Feature written by Dr. Babatunde Omilola, ReSAKSS-Africa Wide Coordinator
Since our last e-Newsletter, there has been growing momentum towards putting agriculture firmly on the agenda of governments and donors alike. The G8 Summit held in Italy recognized the importance of agriculture for development and the critical need to increase financial and technical support in the context of emerging challenges such as the current global economic crisis (see IFPRI discussion paper highlighted below). Leaders at the summit issued an official statement on global food security and made a commitment to mobilize $20 billion to tackle global food insecurity in the next 3 years. This statement comes on the heels of the annual African Union Heads of State Summit under the theme of “Investing in Agriculture for Economic Growth and Food Security”. At the national level, several African governments are close to holding their Comprehensive Africa Agriculture Development Program (CAADP) Roundtables where they will sign their CAADP country compacts and officially commit themselves to promoting agricultural development in their countries. Togo, as detailed in this issue’s newsletter will become the first West African country to sign the CAADP country compact.

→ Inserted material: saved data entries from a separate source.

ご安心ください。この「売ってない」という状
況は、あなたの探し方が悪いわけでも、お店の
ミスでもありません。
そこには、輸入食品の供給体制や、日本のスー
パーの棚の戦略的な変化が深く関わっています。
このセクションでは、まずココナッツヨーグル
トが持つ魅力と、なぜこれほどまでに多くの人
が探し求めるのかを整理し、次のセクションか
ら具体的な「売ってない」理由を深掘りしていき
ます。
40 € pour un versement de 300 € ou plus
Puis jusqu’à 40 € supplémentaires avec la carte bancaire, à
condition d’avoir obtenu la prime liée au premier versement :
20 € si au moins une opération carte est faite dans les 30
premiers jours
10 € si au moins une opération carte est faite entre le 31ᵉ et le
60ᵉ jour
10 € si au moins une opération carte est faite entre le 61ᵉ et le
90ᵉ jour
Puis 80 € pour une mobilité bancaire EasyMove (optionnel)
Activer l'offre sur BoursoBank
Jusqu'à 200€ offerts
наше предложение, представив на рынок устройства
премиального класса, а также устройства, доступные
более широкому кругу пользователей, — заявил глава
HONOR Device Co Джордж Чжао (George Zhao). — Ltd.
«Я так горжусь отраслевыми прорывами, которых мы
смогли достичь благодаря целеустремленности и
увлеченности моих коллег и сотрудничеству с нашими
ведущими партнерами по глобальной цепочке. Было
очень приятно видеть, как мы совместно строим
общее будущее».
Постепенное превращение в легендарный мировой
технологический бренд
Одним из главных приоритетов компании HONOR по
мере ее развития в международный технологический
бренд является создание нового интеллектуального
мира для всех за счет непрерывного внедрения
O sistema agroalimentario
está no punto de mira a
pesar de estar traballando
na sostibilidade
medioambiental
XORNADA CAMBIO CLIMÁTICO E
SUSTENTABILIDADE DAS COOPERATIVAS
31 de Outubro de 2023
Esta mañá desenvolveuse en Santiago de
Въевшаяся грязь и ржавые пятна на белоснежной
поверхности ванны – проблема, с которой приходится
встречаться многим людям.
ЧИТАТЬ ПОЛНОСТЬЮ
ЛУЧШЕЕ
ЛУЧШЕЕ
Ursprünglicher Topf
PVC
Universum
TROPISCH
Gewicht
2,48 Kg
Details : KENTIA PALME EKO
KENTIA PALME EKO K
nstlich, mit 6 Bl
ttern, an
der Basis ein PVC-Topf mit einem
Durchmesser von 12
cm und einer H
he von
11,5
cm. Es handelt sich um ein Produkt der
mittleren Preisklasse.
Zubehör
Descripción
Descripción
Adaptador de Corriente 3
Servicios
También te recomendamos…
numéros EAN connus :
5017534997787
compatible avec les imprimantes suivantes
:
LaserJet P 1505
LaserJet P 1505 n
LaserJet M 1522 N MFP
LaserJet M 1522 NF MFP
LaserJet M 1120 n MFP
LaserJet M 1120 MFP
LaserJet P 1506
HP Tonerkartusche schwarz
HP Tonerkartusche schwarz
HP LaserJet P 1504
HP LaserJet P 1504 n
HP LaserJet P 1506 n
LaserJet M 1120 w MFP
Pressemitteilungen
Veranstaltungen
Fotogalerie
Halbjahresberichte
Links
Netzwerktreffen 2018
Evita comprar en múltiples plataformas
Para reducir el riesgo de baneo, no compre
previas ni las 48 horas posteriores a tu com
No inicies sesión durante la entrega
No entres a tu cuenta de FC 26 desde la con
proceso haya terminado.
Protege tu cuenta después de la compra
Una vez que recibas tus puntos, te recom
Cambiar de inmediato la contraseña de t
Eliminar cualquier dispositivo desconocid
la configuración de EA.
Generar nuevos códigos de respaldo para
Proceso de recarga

The increasing commitment to agriculture and food security in developing countries has come at a critical moment. In July, the FAO announced that the number of hungry people has reached the unprecedented level of 1.02 billion people worldwide. At the same time, the UN released its annual assessment of progress towards the Millennium Development Goals indicating that poverty reduction, especially in Africa, has been seriously set back by high rates of population growth coupled with the recent economic crisis. To counteract increasing food insecurity, hunger and poverty in this context, governments and donors will not only need to increase their financial commitments to agriculture in general terms, but also need to carefully select policy, growth and investment options that will reduce poverty and catalyze overall economic growth. Two new ReSAKSS publications featured in this month’s issue offer policy advice in this area. An issue brief on growth options in Malawi and a working paper and an issue brief on regional trade and the removal of intra-trade barriers in East Africa provide policy recommendations to reduce poverty and increase rural welfare. In our efforts to ensure that agriculture and food security remain on the global agenda into the future as well as to keep policymakers and the development community regularly informed of evidenced-based policy options, ReSAKSS will host a discussion group at the 27th International Association of Agricultural Economists (IAAE) conference in Beijing in August 2009 on Informing African Agricultural Development, Planning and Policy.